Callie was stunned. She’d just assumed Rob had been decent to Evelyn: Jason had implied as much.

‘I felt ashamed. I just couldn’t tell you,’ admitted Evelyn. ‘And I mean, you’re married to Jason, Rob’s friend and partner, how could I possibly say, I think my husband is hiding shedloads of money from me. Funny, right? So my lawyer did a little bit of forensic accountancy work in order to track down the money, but there comes a point when you have to stop. Besides, Rob was all over it and said to my lawyer, ‘Let’s do a deal for a lump sum rather than alimony.’ It’s OK, we’re happy with that, he provides for the kids pretty well. I have locked-in college funds for them. But the house is old and the maintenance is a nightmare.’

Callie inhaled sharply. Evelyn had gone so far as to make sure her sons had their college money sorted – she must really not trust Rob.

‘I’m stunned, Ev,’ she said.

In her mind, she was thinking about Jason and the possibility of him trying to hide money from her in a divorce.

This must have been written all over her face.

‘Jason adores you,’ Evelyn said instantly. ‘I truly believe that. Just don’t do what I did – ignore your fears. If you’re really worried, say something. I let Rob carry on with other women for years and he began to think it was normal: having women flirt with him, sleeping with them.’

‘That’s not what marriage is supposed to be about,’ Callie said quietly. ‘It’s supposed to be forsaking all others.’

Evelyn shrugged. ‘Rob was always a bit of a player, Callie, but I honestly don’t think Jason is.

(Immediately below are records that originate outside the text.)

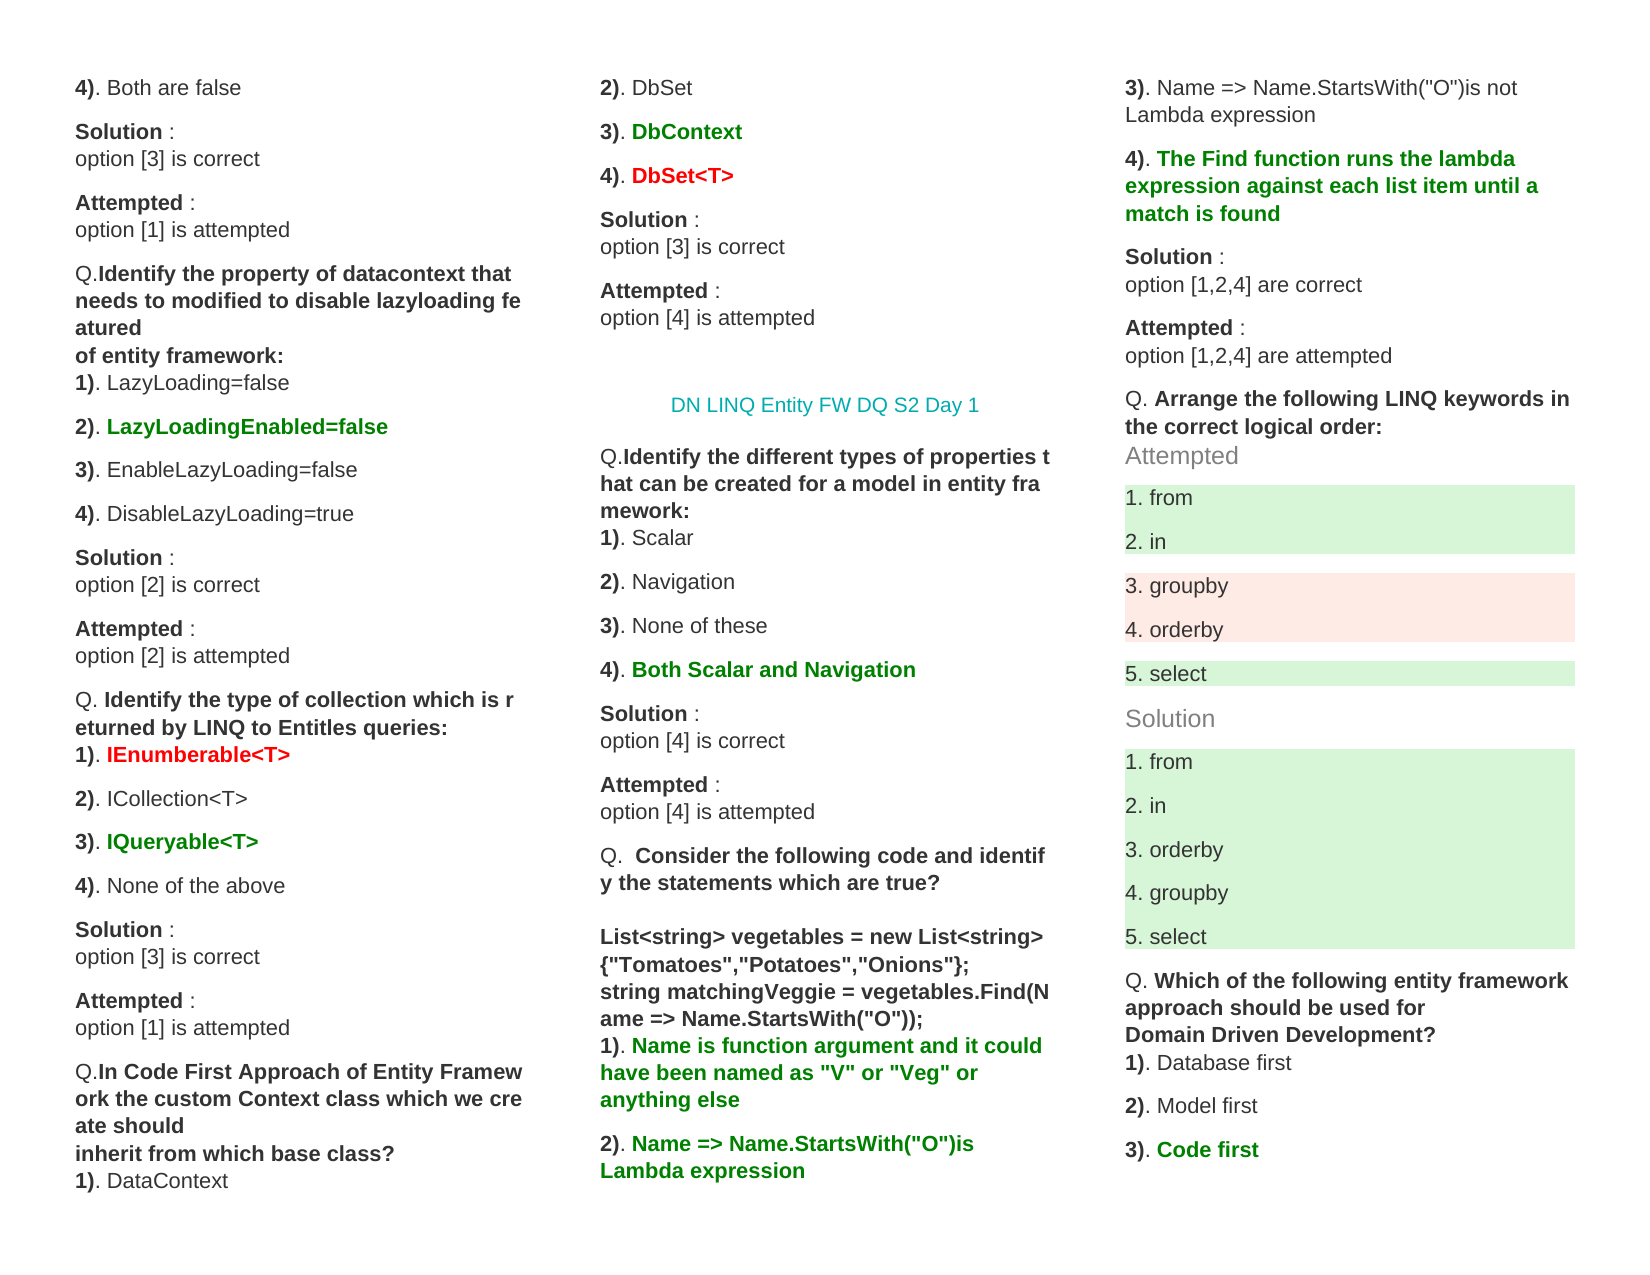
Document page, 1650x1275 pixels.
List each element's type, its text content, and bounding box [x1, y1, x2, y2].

text DN LINQ Entity FW DQ S2 Day 1 [600, 392, 1050, 416]
text 3). Name => Name.StartsWith("O")is not Lambda expression [1125, 75, 1575, 127]
text 2). Navigation [600, 569, 1050, 594]
text 4). None of the above [75, 873, 525, 898]
subtitle Q. Identify the type of collection which is returned by LINQ to Entitles queries: [75, 687, 525, 739]
text 3. groupby [1125, 573, 1575, 598]
text Solution : option [3] is correct [75, 119, 525, 171]
text Attempted : option [1] is attempted [75, 190, 525, 242]
text 3). DbContext [600, 119, 1050, 144]
text 4). Both are false [75, 75, 525, 100]
text Solution : option [2] is correct [75, 545, 525, 597]
text Solution : option [1,2,4] are correct [1125, 244, 1575, 297]
text 3). Code first [1125, 1137, 1575, 1162]
text 4. groupby [1125, 880, 1575, 906]
text 1. from [1125, 749, 1575, 774]
text 2). Name => Name.StartsWith("O")is Lambda expression [600, 1131, 1050, 1184]
text Solution : option [4] is correct [600, 701, 1050, 753]
text 4). DisableLazyLoading=true [75, 501, 525, 526]
text 2. in [1125, 529, 1575, 554]
text Attempted : option [1,2,4] are attempted [1125, 315, 1575, 368]
text 3). EnableLazyLoading=false [75, 457, 525, 483]
subtitle Attempted [1125, 441, 1575, 469]
text 4). Both Scalar and Navigation [600, 657, 1050, 682]
subtitle Q. Arrange the following LINQ keywords in the correct logical order: [1125, 386, 1575, 439]
text 2. in [1125, 793, 1575, 818]
text Attempted : option [4] is attempted [600, 772, 1050, 824]
subtitle Q.Identify the property of datacontext that needs to modified to disable lazyloading featured of entity framework: [75, 261, 525, 368]
text 2). Model first [1125, 1093, 1575, 1119]
text 1). Database first [1125, 1049, 1575, 1075]
text Attempted : option [2] is attempted [75, 616, 525, 668]
text 4). The Find function runs the lambda expression against each list item until a match is found [1125, 146, 1575, 226]
text 2). DbSet [600, 75, 1050, 100]
text Attempted : option [1] is attempted [75, 988, 525, 1040]
subtitle Q. Which of the following entity framework approach should be used for Domain Driven Development? [1125, 968, 1575, 1048]
text 5. select [1125, 924, 1575, 949]
text 2). ICollection<T> [75, 785, 525, 811]
text 2). LazyLoadingEnabled=false [75, 413, 525, 439]
text 5. select [1125, 661, 1575, 686]
text 1). Scalar [600, 525, 1050, 550]
text 1). Name is function argument and it could have been named as "V" or "Veg" or anything else [600, 1033, 1050, 1113]
text 1). DataContext [75, 1168, 525, 1193]
text Attempted : option [4] is attempted [600, 278, 1050, 330]
text 1). IEnumberable<T> [75, 742, 525, 767]
text 3. orderby [1125, 836, 1575, 862]
text 4). DbSet<T> [600, 163, 1050, 188]
text Solution : option [3] is correct [600, 207, 1050, 259]
text 3). IQueryable<T> [75, 829, 525, 854]
text Solution : option [3] is correct [75, 917, 525, 969]
subtitle Solution [1125, 704, 1575, 733]
subtitle Q.In Code First Approach of Entity Framework the custom Context class which we create should inherit from which base class? [75, 1059, 525, 1166]
text 4. orderby [1125, 617, 1575, 642]
text 1. from [1125, 485, 1575, 510]
text 3). None of these [600, 613, 1050, 638]
text 1). LazyLoading=false [75, 370, 525, 395]
subtitle Q.Identify the different types of properties that can be created for a model in entity framework: [600, 444, 1050, 523]
subtitle Q. Consider the following code and identify the statements which are true? List<string> vegetables = new List<string> {"Tomatoes","Potatoes","Onions"}; string matchingVeggie = vegetables.Find(Name => Name.StartsWith("O")); [600, 843, 1050, 1031]
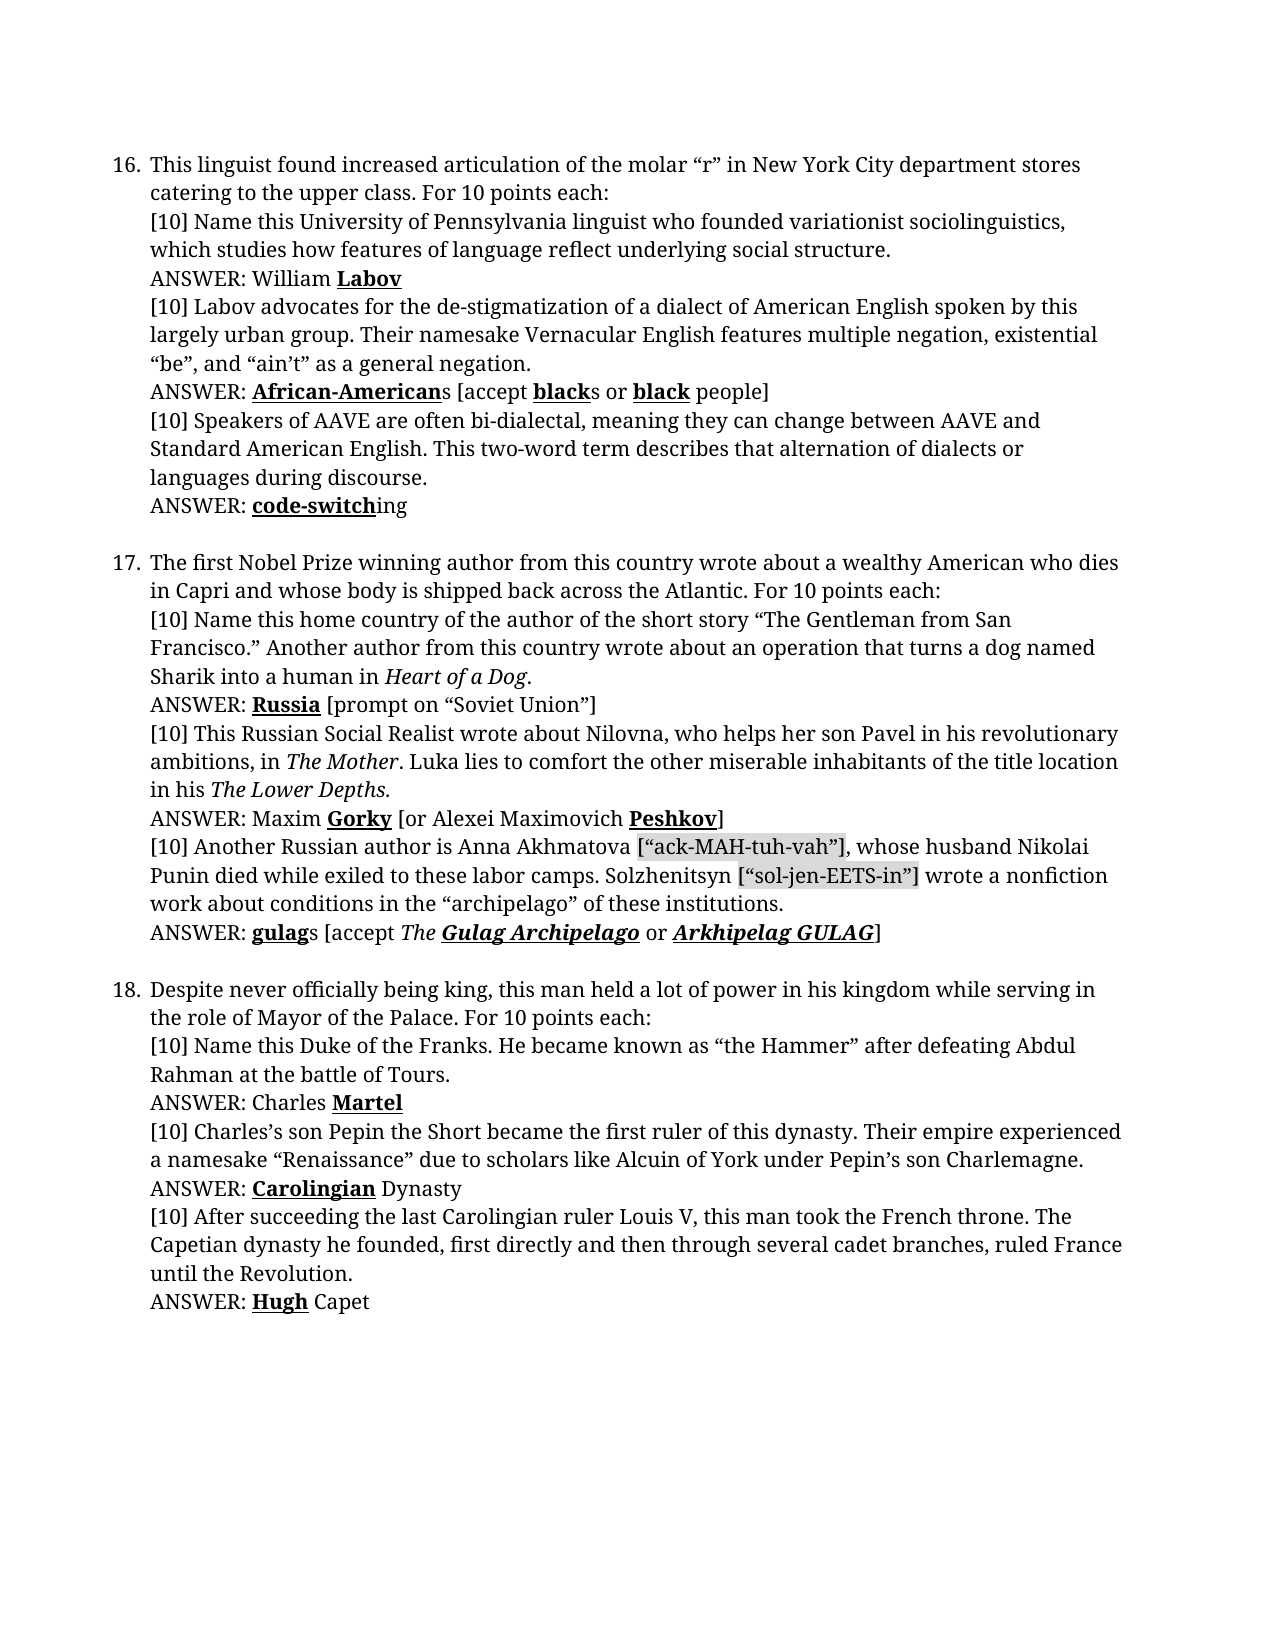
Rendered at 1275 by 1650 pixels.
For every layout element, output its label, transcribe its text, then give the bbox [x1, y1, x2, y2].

He adores you.’

‘I know,’ said Callie, relief in her heart. It must be just business upsetting her husband. The alternative was horrible. What would she do if the lens of his admiration was turned away from her? How could she cope with that?

And yet, did she want to start a conversation with her husband about the possibility that he was cheating on her? She had nothing to go on, nothing. Perhaps Evelyn was right and it was just work. Rob would know and he appeared to tell Ev everything.

And all marriages went through ups and downs. It couldn’t all be a bed of roses. Even roses had thorns.